15. Hukuk Dairesi 2010/5256 E. , 2011/285 K.
"İçtihat Metni"Mahkemesi :Asliye Hukuk Hakimliği
Yukarıda tarih ve numarası yazılı hükmün temyizen tetkiki davalı vekili tarafından istenmiş ve temyiz dilekçesinin süresi içinde verildiği anlaşılmış olmakla dosyadaki kağıtlar okundu gereği konuşulup düşünüldü:
- K A R A R -
Dava, arsa payı karşılığı inşaat yapım sözleşmesi ve ek sözleşmenin feshine, davacı kooperatifin acz içinde bulunduğunun tespitine ve davacı tarafından yapılan konut inşaatlarının fiziki gerçekleşme seviyesinin belirlenmesi istemlerine ilişkindir. Mahkemece bozmaya uyularak yapılan yargılama sonucunda davanın kabulüne dair verilen karar davalı vekilince temyiz edilmiştir.

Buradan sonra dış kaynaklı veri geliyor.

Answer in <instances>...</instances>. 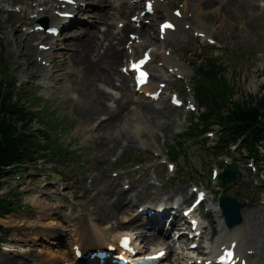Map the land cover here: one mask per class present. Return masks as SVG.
Masks as SVG:
<instances>
[{"label": "rangeland", "instance_id": "rangeland-1", "mask_svg": "<svg viewBox=\"0 0 264 264\" xmlns=\"http://www.w3.org/2000/svg\"><path fill=\"white\" fill-rule=\"evenodd\" d=\"M202 1L189 0L196 7ZM179 2L176 1L171 5V8H177ZM211 2L213 4L202 12L197 20L192 17L188 22L194 27V30L207 32L217 42L215 47L208 48L206 44L194 39L192 33H184L174 40L170 38L160 47L168 46L172 48L174 53L172 60L175 62L182 61L185 64L193 61L194 58L192 57L198 56L200 52L211 57L220 58V62L225 68L224 75L233 87V100L254 105L256 100L264 98V0H248L245 5L234 4L232 0H225L224 2L211 0ZM91 6L93 9L90 14L87 13L88 15L83 17L82 20L92 22L98 29H104L103 25L96 22L97 11L100 6L96 4ZM111 19L112 17H109L108 21ZM227 20L228 22L231 21L233 25L226 32L224 28H220V23ZM14 21L18 25L14 26ZM22 23L23 19L0 11V53L2 50L5 52L7 63H10V75L20 83H24V79L29 78L31 74L37 76L39 73L45 72L30 65H34L36 62V48L31 46V41L37 39H27L24 36L23 28L19 25ZM8 24L12 25L9 27ZM93 30L96 31L97 28ZM18 33L19 36H17ZM78 34L74 33L73 35ZM147 36L152 37L149 30ZM152 43L154 42L150 44ZM204 48H207V51H201ZM162 53V49H159L158 54L162 55ZM83 70L75 71L73 75H76L74 78L71 77V80L73 79L74 82L81 84L100 85L98 80H93L84 75L85 72L81 74L80 72ZM1 71L2 69H0ZM69 72L70 75L71 71L69 70ZM71 80L68 78L66 82L65 80L53 82L55 87L53 89L44 88L45 84L42 88H34L36 95L43 99L39 103L38 110L46 109L54 115V118L59 120L61 124L59 142L64 147L68 146L69 150L74 153L73 159L70 162L66 161L69 163L67 166L63 165L60 160L53 162L51 158H49L51 160L44 159V162L45 160L47 162L44 166L53 165V170H62L65 173V179L59 186L63 192L62 198H56V195L49 193V190L45 191L46 195L40 193L39 185L45 174L39 168L31 170L27 175H22L19 180L13 178L16 174L6 176L3 188L0 191V195L9 197L10 200L18 203L21 207L19 211L0 219V224L11 230L8 237L10 242L0 245V254L4 253L11 256L16 261H22L23 256L29 257V255H32L35 259L50 260L53 256H57L59 251L69 250L70 241L79 232L81 234L79 224L82 223V218L87 216H100L102 218H105V216H121V212L126 209L125 203L132 198L133 206L130 204L129 206H132V208H127L129 214L122 215L130 216V214L136 213L137 206L142 205L143 202L156 201L159 195H178L189 185V182L185 180L183 182L166 183L163 179L158 184L149 174H144L139 179L137 174L144 173V170L136 172L135 176L130 175V167L134 163H123L122 160L130 161V159H127L129 156H137V160L148 161V153H142L136 139H134V147L131 148H129L131 145L129 143L126 147L120 146L122 142L127 141L128 137L126 136L118 137L119 143L117 146L109 145V140L104 141V146H101L98 140L92 139V137L97 138L102 135L111 137L110 133L118 135L120 131L130 132L132 136L131 122L133 121L143 126L142 136L149 148L160 146L159 137L156 135L157 131H162L166 144L171 145L174 141L171 134L172 129L177 127L184 131L190 119L188 113L172 109L166 104L158 106L157 109L153 108V111L151 110V114L145 120L138 118L136 115V117L120 123V115L114 117L117 114L116 112L111 116L102 115L105 112H87L84 97H81L78 90L77 92L70 90ZM33 83L36 85L39 83V79ZM114 84L119 88V79H114ZM106 87L109 86H103V88ZM169 87L170 85L168 89ZM139 104L129 102V110L139 107ZM104 117L109 118L108 123L102 125V127L99 126V131H97L96 127L104 121ZM177 122L183 125L177 126ZM120 126L123 129H120ZM35 127L39 128L38 123L35 124ZM118 150L123 151V156L114 164L111 157ZM260 150L264 153L263 146L260 147ZM187 158L185 161L181 160L183 170L186 173L197 172L200 177H206L207 165L205 159L201 152L196 150L195 146L188 148ZM211 163L214 162L211 161ZM235 164L240 173L239 179L236 180V183L239 184L234 186V189L238 190V198L241 200L247 198L248 201L255 202L256 206L247 205L249 208L258 207L262 190L254 189L251 184V181L256 177L248 172L242 160H236ZM113 172L120 173V175L114 177L112 176ZM158 176L161 178L163 174L159 173ZM128 180H130V183H127L130 185V189L124 193L122 185ZM26 181L31 184L25 183ZM160 187L161 190L159 191ZM53 190L59 192V190ZM78 194L82 196L78 197ZM231 195L235 196V194ZM56 199L66 206L60 214L54 211L59 213L61 208L51 210L52 203ZM77 215H79V220L75 218ZM50 222H54V225H50ZM92 223L97 225L99 233L103 235L104 225L102 223L97 224L94 220ZM246 228L247 225L241 228L240 231H244ZM52 229L56 232L50 236L48 233ZM115 229L117 228L113 226L112 230ZM33 236H36V238L31 239ZM58 240L60 241L58 242Z\"/></svg>", "mask_w": 264, "mask_h": 264}, {"label": "bare ground", "instance_id": "bare-ground-1", "mask_svg": "<svg viewBox=\"0 0 264 264\" xmlns=\"http://www.w3.org/2000/svg\"><path fill=\"white\" fill-rule=\"evenodd\" d=\"M51 0H45V2H50ZM87 1L88 3H94L97 5L102 6L100 9V12L98 13V21L100 23H104V27H106V23L108 22L106 19L108 17V14L110 11H113V16L115 23L122 22L124 23V27L119 31L116 26H113V28L110 27V25L107 26V29L103 32L94 31V28H97L96 26L92 27L91 23L82 24V26H74V30L71 31L70 38L63 41V51L60 53H57L55 58L53 59L52 63L54 66L59 67L57 69V72H61L63 70H83L80 72L81 74H85L86 76L92 78L93 80H99L102 83L114 86L113 80L115 77H118L119 80H121V86L119 87L120 92L122 93V98L117 99L114 101L116 105V109L118 110L116 115L114 117H117L120 115V123L126 122L128 119L132 117H137L140 119H146L147 116L151 113V110L148 107H143L142 105H139L137 110L136 108H133L132 110H129V100H128V88L125 84V79L117 74V65L122 62V60L125 58V50L120 48L119 46L123 45L124 43V36L125 32L127 30H131L134 28L133 24L127 21L129 17V12L135 8L134 5L131 6L130 2L132 0H83L82 2ZM232 3L238 4V5H245L248 3V0H232ZM213 3L211 0H203L197 7L190 5L189 2L185 1V6L183 9L185 11H192L194 10L192 17L197 20L199 16L202 15V12L207 10ZM103 7H108V9H104ZM86 7L85 9H77L74 11V13H77L80 15L81 13L83 16L91 9ZM186 15V14H185ZM167 17L171 18V15L167 14ZM50 23L53 24V21H50ZM114 23V25H115ZM232 22L228 20L226 22L220 23V28H224V30H229V28H232ZM93 28V29H92ZM78 31V35H74ZM31 37V36H30ZM32 38V37H31ZM128 41V39L126 40ZM165 59V58H164ZM166 61V59H165ZM176 67V66H174ZM73 71V72H74ZM76 75V74H75ZM75 75L72 76V78L75 77ZM71 87L70 90L72 92H77L81 94V97H84L85 99V106L87 107L86 111L91 113H97V112H105L106 114H109V109L107 108L105 102L107 101L108 94L100 89L98 85H87V84H81L79 82H74V80H71ZM150 89H153V84L150 85ZM123 100L125 101L123 105ZM154 120V119H153ZM102 124H105L103 122ZM123 125V124H122ZM120 129H123L122 126H120ZM96 130L99 131V129ZM111 137L107 136H98L97 138L93 137L94 139L99 141V144L101 146H104L103 142L108 141L109 145L117 146L119 141L118 137H128L130 140L129 143L133 144V141H131V137L129 136V133L126 131H120L118 135L111 134ZM134 146H129V148ZM122 201V199H121ZM129 205H125V210L121 213V216H105V220L97 219L99 222H110L114 221L119 228L122 229L124 225H130L134 224L130 228L136 232V235L138 238H145V235H148L146 239L150 241V239L154 238L155 234L151 232L150 234H146L143 231V224H137L141 219L139 215H131V216H122L123 214H127L128 210L127 207ZM159 207L161 206L158 205ZM115 210L118 211L117 208ZM253 215H260L258 219H255V216ZM246 216L248 221L251 223V227L255 230L257 234L262 233L260 241L261 244L264 246V213L258 208L256 210H250L248 212L242 211V217ZM262 219V225L256 226L254 221H259ZM83 221V225H81V230L83 231V235L80 237L79 241L82 242V245L85 249L88 248H98L102 245L103 239H95L93 236V233L90 232V228L88 225H91L92 218H89L88 220L81 219ZM137 221V223H136ZM50 225H54V222H50ZM87 226L86 232H84V228ZM97 228V225L93 224ZM161 224L158 223L153 227V230H157L158 227H160ZM124 231H127V229H123ZM97 233L94 231V234ZM36 238V236L31 237V239ZM61 259L66 260L70 257V254L68 252H60ZM32 256V255H31ZM56 257V256H54ZM53 257V258H54ZM57 260V259H53ZM14 260L11 256H8L6 254L1 255L0 254V264H25L24 262H17ZM35 261V260H34ZM52 263V262H51ZM32 264H38L37 261H35Z\"/></svg>", "mask_w": 264, "mask_h": 264}, {"label": "trees", "instance_id": "trees-1", "mask_svg": "<svg viewBox=\"0 0 264 264\" xmlns=\"http://www.w3.org/2000/svg\"><path fill=\"white\" fill-rule=\"evenodd\" d=\"M200 72L202 79L197 83V97L211 110L209 115L202 117L203 123L208 119L219 123L223 127L221 139L234 142L242 137L243 145L249 149L264 141V99L254 105L233 102L230 85L222 77L221 68L215 64L206 65ZM34 117L35 114L29 113L20 102L0 91V177L6 168H20L26 159H31L30 151L35 148L39 136L48 140L47 135L29 133ZM17 123H20L19 128ZM11 210L12 204L0 199V215ZM6 231L0 227V234Z\"/></svg>", "mask_w": 264, "mask_h": 264}, {"label": "water", "instance_id": "water-1", "mask_svg": "<svg viewBox=\"0 0 264 264\" xmlns=\"http://www.w3.org/2000/svg\"><path fill=\"white\" fill-rule=\"evenodd\" d=\"M225 176H226V178H225L224 181L226 182L229 178H231L233 176V171L230 170V169H227L226 173H225Z\"/></svg>", "mask_w": 264, "mask_h": 264}]
</instances>
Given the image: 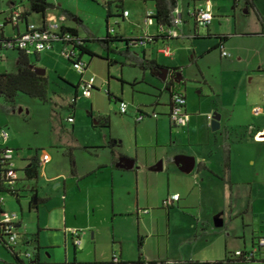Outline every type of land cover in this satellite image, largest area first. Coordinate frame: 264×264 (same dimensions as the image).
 <instances>
[{
    "label": "crops",
    "instance_id": "1",
    "mask_svg": "<svg viewBox=\"0 0 264 264\" xmlns=\"http://www.w3.org/2000/svg\"><path fill=\"white\" fill-rule=\"evenodd\" d=\"M49 1L79 18L53 0ZM235 2L236 0H232V7ZM242 2L244 8L250 6L255 9L260 32L264 36V0ZM206 3L211 10V0H204L203 4H192L190 7L186 2L185 11L177 3L179 21L171 28L174 34L166 42L172 54L166 56L157 51L163 45L160 41L146 43L136 50L155 60L160 67L167 68L164 81L158 77V70L151 73L119 63L107 65L101 57L104 55H98L91 43L86 46L96 52L97 56L87 61L81 57L87 65L82 75L77 72L75 81L68 79V73L61 66L55 69L54 73L62 80L67 79L77 84L73 88V105L65 116L72 117V121L66 119L72 138L65 143L57 138L51 140V150L38 147H43L42 145L33 148L38 149V166L34 178L26 181L23 173L19 174L17 171L28 163L32 155L25 154V151L24 154H19L18 151L22 149L16 147L20 144L6 140L5 146L17 149L15 160L24 161V164L14 165L17 179L15 187L19 190L18 197L14 198L15 204L1 198V208L17 214L14 227L19 231L26 221H33L35 224V229L31 228L30 233H23L21 240L25 246L31 245L34 248L32 260L45 262L41 258V252L47 251L51 264H100L110 260L112 256L123 262L140 260L143 264H228L223 261L228 252L251 250L252 243L258 237H264V190L261 207L256 209L259 199L256 186L259 182L256 178L264 160V149L261 148L264 145V86L255 88L249 77V85L244 90H231L228 104L233 107L243 104L247 107L250 120L246 124L237 125L231 120L234 113L230 112L226 116L223 110L225 100L219 106L205 104L199 96L194 95V91L187 90L185 84L187 66L198 67L196 76L205 80L199 59L213 48H217L219 57H225L220 53V48L224 49L223 44L227 39L220 42L216 38L210 47L196 52L192 43L190 47L181 48L180 44L177 46L172 43L178 41L179 37L188 36L190 32L194 39L195 30L200 27H205L210 36L211 23L207 26L198 25L189 14L193 8L202 7ZM24 7L26 0L20 3L10 2L0 12V21L11 8L21 10ZM121 9L127 13L120 17L123 27L116 31L118 34L133 37L160 33L154 20L151 17L145 20L144 16L146 10L153 12V0L151 7L146 8L143 15L142 11L137 16L130 14L124 7ZM36 14L33 19L30 13L26 19L19 20L15 27L6 25L5 32L10 35L14 29L23 31L27 23L43 26L52 22L76 28L78 34L83 35L75 18H65L60 8L48 9L44 15ZM82 23L85 25L83 21ZM88 30L98 37L104 35H97L89 28ZM59 46L60 43H54L51 49L28 54L29 63L32 65L30 59L40 60V55L48 51L62 58L58 54ZM9 51L13 52L15 64L17 52L4 51L0 63L2 71H6L3 60ZM183 53L187 57L184 56L183 62H179ZM93 58H98L100 62H95ZM63 60L68 63L64 58ZM239 60L240 57L235 56L234 61ZM260 64L257 66V73H260L264 81V58ZM88 74H92L95 79L91 95L85 97L88 98L86 114L89 113L90 116L87 115V120L79 122L74 105L77 95H80V79ZM177 74H180V78L176 80ZM43 75L46 76L45 70ZM102 88L104 89L100 90ZM172 88L180 89L185 98L184 109L188 113V121L184 126H174L168 120ZM118 100H124L127 104L123 114L118 112ZM211 110H218L220 113L217 129L220 130V140L216 145L210 140V128L206 122L210 120L207 116ZM138 113L144 115L142 119L136 120ZM151 113L156 115L152 116ZM103 116L108 117L107 127L94 125L93 121L92 124L91 119ZM240 126L244 127L240 130ZM225 132H228L230 141L229 183L220 178L221 143ZM232 133L234 138L231 139ZM110 138L114 145L108 144ZM43 153L48 154L46 162L41 161ZM176 154L193 156L194 167L190 172L184 173L177 168L172 159ZM213 154L216 156L214 165ZM122 158L132 159L133 167L129 169L119 166L123 163ZM158 160H161V168L156 170L154 166ZM237 184L240 185L238 188L235 186ZM173 193L178 194V199L164 206L162 200ZM24 214L28 219H23ZM216 216L222 219L219 227L213 226L212 218ZM107 223V250L110 258L108 255L102 257L97 254V250L105 244L101 237ZM84 229L91 230L89 238L87 234L81 238ZM72 230L76 231L75 235L71 233ZM75 238L78 239L77 244L74 243ZM87 249L92 250V255L88 258L81 256ZM255 258L256 260L240 264H263L261 256ZM149 261L153 263H148Z\"/></svg>",
    "mask_w": 264,
    "mask_h": 264
},
{
    "label": "rangeland",
    "instance_id": "2",
    "mask_svg": "<svg viewBox=\"0 0 264 264\" xmlns=\"http://www.w3.org/2000/svg\"><path fill=\"white\" fill-rule=\"evenodd\" d=\"M12 1L15 3H20L24 2L25 0H0V12L4 11L6 6H8ZM53 1L60 4L69 11H72L75 15H78L85 25L95 34H104V0ZM108 1H115L114 4L111 3V10L113 14L119 13L120 11V7L115 5L122 4V7L130 11V14L134 13L137 16L141 11L143 15L144 10L146 8H150L152 4V0ZM186 2L189 3L188 5L190 7L192 4L195 6L201 5L204 1L178 0L177 3L179 8H182L183 11L186 10ZM211 2V12L213 14V19L210 21V36H206L205 27H200L195 30V35H197V37L194 36V39L191 38L193 37V34L191 35V32L189 31L190 33H188V36L184 35L179 37L178 41H174L172 43L176 44L177 46L180 44V48L186 46L190 47V43H192L194 52H196L201 51L200 49H205L209 45L211 46L213 42L215 43L216 35H227V42L223 44V48L226 52H228L229 55L225 57H219L217 48L209 50L201 59H199V65L204 72L205 80L203 81L200 79V77L196 76L198 75V67L195 65L190 67L187 66L185 70V84L187 90L194 91V95L196 97L199 96L200 99L205 102V104L210 103L211 105L219 106L221 105V101L225 100L226 106H222L226 116H228L230 112L234 113L231 120L237 125H243L247 122H250L248 118L247 107H245L243 104L238 107L231 106L228 104V97L231 90L233 89L244 90L245 87L249 85V77L252 78L251 83L255 88L264 86L262 76L260 73H257V66L264 58V36L260 32V25L256 18L255 9L250 6L244 8L242 0H236L234 7H232V0H211ZM31 16H33L31 18L34 19V16H37V14L31 13ZM114 22L117 23L115 24ZM108 23L114 28L115 31H120L123 27V22L115 16H110ZM91 47L94 51L99 53L98 55H104L102 49L97 44L91 43ZM170 52V54L173 53L172 50H170ZM12 55L13 52L9 51L6 54V59L3 60V67L6 71L14 70V60ZM184 56L187 57V54H181V59L179 62H183L182 59ZM235 56H239L240 60L235 62ZM83 58L86 61L89 59L87 55H84ZM93 59L95 62H100L97 60L98 58ZM30 61L33 66L41 67L45 70L48 80L47 100L43 102L33 97H29L21 92L15 93L12 102H7L2 96H0V105L11 107V109L8 111L0 110V128H3L7 131L8 135L6 140L8 139V142L17 141V143L20 144V146L16 147L22 149L18 151L19 154L20 152L24 154L23 152L25 151V154L32 155L33 148L36 147V145H42L43 147H38L51 150L49 147L51 140H55L57 138L61 143H65V141L70 140L71 136L69 123L66 122L65 116L69 110H71L73 105V83L70 80H76L77 72L70 66V64L66 63L63 58L54 55V53L51 51L42 53L40 55V60L34 61L33 59H30ZM180 64L186 65V63ZM59 66L65 69V71L68 73V79L70 80L66 79V81H64L54 73L55 69H58ZM0 71H2V67L0 68ZM103 89L104 88L100 90ZM87 100L88 98L77 95L75 102L76 105L74 106L76 107V119L79 122L81 120H87L88 118L86 114L88 110ZM114 107L116 108V105ZM213 112L219 113L218 110H211L209 115L211 116ZM206 122L209 126V122L207 120ZM243 127L244 126H240V130ZM209 132L210 140L212 142L214 141L216 145V142L220 140V130H210ZM230 135L231 139L234 138L233 133ZM6 140L4 143H6ZM261 148L264 149V145ZM16 157L17 155L15 153L14 165H23L24 161L19 162V160H15ZM212 161L213 165L216 164V156L214 154ZM23 167L24 166H22V168ZM18 169V173L22 174V170H20L21 168ZM256 180L259 182L256 185L258 187L257 193L259 194V199L256 202L257 209L261 207V195L264 190V160ZM235 186L238 188L240 185L237 184ZM1 197L11 200L13 204H15V199L12 195L3 194ZM23 219H28L25 214L23 215ZM31 228L35 229V224L33 221L24 222L20 231L17 230L18 228L12 227L13 232L17 233L15 237V243H17V245H15V251L18 253L19 257L25 261L28 260V258L25 256L26 253L30 254L31 259H33L35 255L34 248L31 245L25 246L21 243L23 233H30ZM103 230L104 231L101 238H103V241L105 242V248L103 247L97 250V254L101 255L102 257H106L109 254L107 250L109 241L108 223L105 224ZM84 234H87V237L89 238L91 235V230L87 231L84 229V232L81 234V238H84ZM92 253L93 252L91 249H87L81 253V256L88 258L92 255ZM70 256H72V252H70ZM108 257L110 258L111 255H108ZM41 258L45 260V262H42V264H51L49 252H41ZM13 261L14 259L11 257L10 252L7 251L4 246L0 245V264H11Z\"/></svg>",
    "mask_w": 264,
    "mask_h": 264
},
{
    "label": "trees",
    "instance_id": "3",
    "mask_svg": "<svg viewBox=\"0 0 264 264\" xmlns=\"http://www.w3.org/2000/svg\"><path fill=\"white\" fill-rule=\"evenodd\" d=\"M196 1V0H191ZM204 1V0H203ZM248 0H246L247 2ZM111 3H115V1H103L104 7V20H105V32L104 35L101 37L95 36L92 34L88 28L82 23V21L68 12L65 9H62L58 5L51 3L49 0H26V7L23 9H19V20L26 19V17L30 13H39L44 15L45 11L54 7L60 8L62 15L65 18L74 17L76 21V25L83 31L82 36L78 34L76 28L67 27L63 25H59L60 30H64L68 32L71 36L78 38L79 43L75 44L73 42V50L76 52V59H81L82 56L87 55L89 58L93 56H97L94 52H92L89 48H87V43H95L97 44L104 52V56H101L107 65H111L112 63H119L120 65H128L132 67H137L141 70H148L149 72L153 73L158 70L160 67L159 64L156 63L155 60L147 58L143 55V53H138L136 50L140 47L138 45V41L144 40V44L160 41L161 44H164L168 41L171 37L166 33H158L154 35H138L133 37H126L118 34L112 26L109 25V17L115 16L119 18L122 16V9L121 5L119 6L120 11L119 13H112L111 10ZM177 5V0H153V12L151 14V18L154 20V23L158 27H162L163 29H169L175 26L174 18L176 17L175 9ZM13 9V8H11ZM9 13V12H8ZM8 13L5 17L1 20L2 27H0V40L8 39L9 34L5 32L4 27L8 25ZM258 15V14H257ZM18 20V21H19ZM195 22V21H194ZM115 24L117 22H114ZM10 25V24H9ZM27 25V24H26ZM15 27V25H11ZM207 26V25H204ZM112 27L113 31L110 32L109 28ZM18 32L14 29L11 33ZM197 36V35H194ZM206 36H209L206 33ZM148 38V39H146ZM216 38L223 42L227 39V35L225 34H218ZM143 44V45H144ZM221 45V43H219ZM218 45V46H219ZM11 50H15L17 52L14 64L13 71H0V96L4 98L7 102H12L13 97L16 92H21L26 94L29 97H33L40 101L45 102L47 100V87H48V80L45 75H38L36 74L32 67H30V63L28 61V55L22 52L17 48H12ZM110 54L112 55L110 57ZM115 56V57H114ZM63 58V57H62ZM69 64L72 65L73 60L70 58H64ZM86 64L87 62L84 61ZM73 88L77 87V84L72 85ZM94 89V88H93ZM11 109L10 106L0 105V110L8 111ZM90 116V114H87ZM94 122V125L100 127H107L108 126V117H98L91 119V122ZM92 122V124H93ZM229 143L228 140V132L224 133V139L221 143V175L220 178L225 182L229 183ZM108 144L114 145L113 139L110 138L108 140ZM4 144L0 142V213L3 211L1 208V196L3 194H10L14 198L18 197V189L15 187V182L13 185H10L6 182L5 177V160L2 157L3 155V147ZM17 151V149H14ZM37 151L38 149H33V154L29 158L28 163L21 168L24 180L28 181L35 177L36 169L38 166V159H37ZM16 170V169H15ZM0 245L4 246V248L10 252L11 257L14 259L13 263L11 264H42L38 262L36 259L32 260L30 256H26L28 258L27 261L21 259L18 253L15 251V245L9 243L7 241V233H3L0 231ZM258 239V238H257ZM253 246L257 248L256 254L259 253V249L257 246V242L254 241ZM139 245V244H138ZM228 264H240L243 262H247L248 260L244 258L243 254L237 257H233L231 252L226 254V257L223 260ZM148 263H153L149 261ZM69 264H81L78 262H71ZM100 264H111L110 260L100 263ZM117 264H143L142 261L136 260L133 262H123L119 261Z\"/></svg>",
    "mask_w": 264,
    "mask_h": 264
},
{
    "label": "built area",
    "instance_id": "4",
    "mask_svg": "<svg viewBox=\"0 0 264 264\" xmlns=\"http://www.w3.org/2000/svg\"><path fill=\"white\" fill-rule=\"evenodd\" d=\"M209 2V0H205ZM127 12H122L125 15ZM176 17L174 18L175 25L179 21L178 13L175 9ZM152 14V11H145V20H148ZM196 24L204 26L209 24L211 21L213 14L210 10L209 4L206 3L204 6H198L192 9L189 13ZM19 9L13 8L8 13V24L16 25L18 23ZM0 27H2V22L0 21ZM160 29V33H166L168 35H172V27L169 29H163L162 27H158ZM109 31L112 32L113 28L110 27ZM148 39V38H146ZM73 42L75 44L79 43L78 38L71 36L68 32L64 30H60L59 25L56 23L49 22L43 26H37L33 23H27L25 29L23 31H18L11 33L8 39L0 40V63L4 56V51L11 50L12 48H17L24 52L25 54H34L42 50L51 49L54 43H60L58 54L63 58H70L73 60L72 67L78 72L80 75L85 71L86 63L82 59H76V52L73 50ZM144 44V40L138 41V45L142 46ZM221 47V45L219 46ZM159 53H162L166 56L170 55V49L166 43L157 48ZM220 53L223 56H228V52L224 49L220 48ZM264 74V68L262 69ZM94 76L92 74H88L82 76L80 82L78 84V90L81 96L89 97L94 88ZM185 98L180 89H170V100H169V110L167 113L169 122L174 126H184L188 121V113L184 109ZM126 102L124 100H118L117 108L120 114L125 113L126 111ZM143 113H138L135 117L136 120L142 119ZM152 116H155V113H151ZM210 115L207 116L210 119ZM67 121H72V117L68 116ZM7 131L3 128H0V142L4 144L7 138ZM3 155L2 157L5 160V177L6 182L10 185H13L16 179V170L14 167V154L16 151L13 148L8 146H3ZM48 160V154L43 153L41 155V161L46 162ZM178 194L173 193L162 200V204L167 206L170 202L177 200ZM17 220V214L15 212L2 211L0 213V231L3 233H7V241L13 245H15V237L16 234L13 232L12 227H14V223ZM72 234H76L75 230L71 231ZM1 234V232H0ZM257 246L259 249V253L256 254L257 248L253 246L251 250H235L232 253L233 257H237L243 254L244 258L248 261L256 260V256H261V260L264 264V237H258L256 240ZM74 243H78V239H74ZM25 256H29V253H26ZM119 259L116 256L111 257V264H117ZM23 264H26L23 262Z\"/></svg>",
    "mask_w": 264,
    "mask_h": 264
},
{
    "label": "water",
    "instance_id": "5",
    "mask_svg": "<svg viewBox=\"0 0 264 264\" xmlns=\"http://www.w3.org/2000/svg\"><path fill=\"white\" fill-rule=\"evenodd\" d=\"M30 67H32L33 71L38 75L44 74V69L37 66H32L30 64ZM158 77L161 81H164L167 75V68L166 67H159L158 68ZM180 78V74H177L176 80ZM219 119L220 114L213 112L211 114L210 120H209V127L210 130L215 131L219 128ZM123 163H120L119 166L124 168H132L133 167V160L130 158H122ZM173 162L177 166V168L184 173L190 172L194 167V158L191 155H185V154H179L173 157ZM161 168V160H158L156 162V165L154 166V169L158 170ZM34 199V197H33ZM222 224V219L220 216H216L213 218V226L219 227Z\"/></svg>",
    "mask_w": 264,
    "mask_h": 264
},
{
    "label": "flooded vegetation",
    "instance_id": "6",
    "mask_svg": "<svg viewBox=\"0 0 264 264\" xmlns=\"http://www.w3.org/2000/svg\"><path fill=\"white\" fill-rule=\"evenodd\" d=\"M176 155H179V154H176ZM176 155H174V156H176ZM174 156H173V157H174ZM172 159H173V158H172Z\"/></svg>",
    "mask_w": 264,
    "mask_h": 264
}]
</instances>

Dairemizin hükmüne uyulan 26.05.2009 gün, 2009/1047 Esas, 2009/3081 Karar sayılı ilâmında arsa payı karşılığı inşaat sözleşmesi tapuda pay devrini de içerdiğinden kural olarak feshinin mahkeme kararıyla yapılabileceği, ancak taraf iradelerinin birleşmesiyle de fesih olunabileceği, somut olayda fesih konusunda taraf iradelerinin birleştiğinin anlaşılamadığı, yargılama aşamasında sözleşmenin feshi hususunun açıklığa kavuşturulabilmesi için tarafların HUMK’nın 213. maddesine göre isticvap olunabileceği, tarafların sözleşmelerin feshini oybirliğiyle kabul etmiş olmaları durumunda mahkemece feshe karar verebileceği, aksi halde Borçlar Kanunu’nda düzenlenen yasal fesih sebeplerinin gerçekleşmiş olduğunun davacı tarafından kanıtlanmasının zorunlu olduğu fesih sebebi olarak gösterilen kooperatifin aczinin sözleşmelerin feshini gerektiren yasal nedenlerden olmadığı belirtilmiştir. Devamla eda davası açılması olanaklı iken tespit davası açmakta hukuki yarar bulunmadığı bunun da dava koşulu olup yargılamanın her aşamasında doğrudan gözetileceğinden açıklanan hususlar dikkate alınarak uyuşmazlık hakkında bir karar verilmesi gerekirken yazılı şekilde karar verilmesinin doğru olmadığı açıklanarak yerel mahkeme kararı bozulmuştur. Mahkemece 30.09.2009 tarihli duruşmada bozmaya uyulmuş, davalı vekili 09.03.2010 tarihli beyan dilekçesi ile tek taraflı feshi kabul etmediklerini mahkemeye bildirmiştir. Yargıtay İçtihadı Birleştirme Genel Kurulu’nun 09.05.1960 tarih 21/9 sayılı kararına göre bozmaya uyulmakla bozma ilâmında lehine olan hususlar o taraf için usulî kazanılmış hak teşkil edeceğinden mahkemece bozmaya uygun inceleme yapılıp karar verilmesi zorunludur. Davalı vekili 09.03.2010 tarihli beyan dilekçesinde feshi kabul etmediklerini bildirmiş, bu durumda fesih konusunda taraf iradeleri birleşmemiştir.
Bu halde mahkemece davacı yüklenicinin aczi sözleşmenin feshini gerektiren yasal sebeplerden bulunmadığı, fesih konusunda taraf iradeleri birleşmediği, diğer fesih koşullarının gerçekleştiği de ileri sürülüp kanıtlanamadığı gibi eda davasının açılması mümkün olan hallerde tespit davası açmakta hukuki yarar da bulunmadığından davacının davasının reddine karar verilmesi gerekirken yanlış değerlendirme sonucu ve usulî kazanılmış hak ilkesi de göz ardı edilerek kabul kararı verilmesi doğru olmamış, bozulması uygun bulunmuştur.
SONUÇ:Yukarıda açıklanan nedenlerle temyiz itirazlarının kabulü ile hükmün davalı yararına BOZULMASINA, ödediği temyiz peşin harcının istek halinde temyiz eden davalıya geri verilmesine, 25.01.2011 gününde oybirliğiyle karar verildi.